- **INSTRUCTIONS TO FOLLOW**
Each line containing the string "удобное" should be copied out of the entries.

Dataset entries
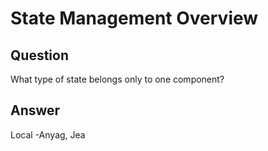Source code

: # State Management Overview

## Question
What type of state belongs only to one component?
## Answer
Local
-Anyag, Jea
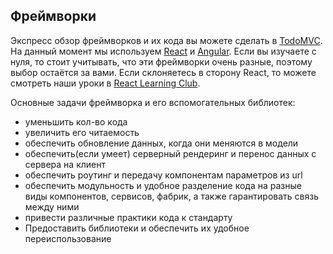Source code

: ## Фреймворки
Экспресс обзор фреймворков и их кода вы можете сделать в [TodoMVC](http://todomvc.com/). На данный момент мы используем [React](https://facebook.github.io/react/) и [Angular](https://angularjs.org/). Если вы изучаете с нуля, то стоит учитывать, что эти фреймворки очень разные, поэтому выбор остаётся за вами. Если склоняетесь в сторону React, то можете смотреть наши уроки в [React Learning Club](https://www.youtube.com/playlist?list=PLaEXvLxQXu_0cCfWRm9x61Jf8wG8C1-Ho).

Основные задачи фреймворка и его вспомогательных библиотек: 
- уменьшить кол-во кода
- увеличить его читаемость
- обеспечить обновление данных, когда они меняются в модели
- обеспечить(если умеет) серверный рендеринг и перенос данных с сервера на клиент
- обеспечить роутинг и передачу компонентам параметров из url
- обеспечить модульность и удобное разделение кода на разные виды компонентов, сервисов, фабрик, а также гарантировать связь между ними
- привести различные практики кода к стандарту
- Предоставить библиотеки и обеспечить их удобное переиспользование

- **EXPECTED OUTPUT**
- обеспечить модульность и удобное разделение кода на разные виды компонентов, сервисов, фабрик, а также гарантировать связь между ними
- Предоставить библиотеки и обеспечить их удобное переиспользование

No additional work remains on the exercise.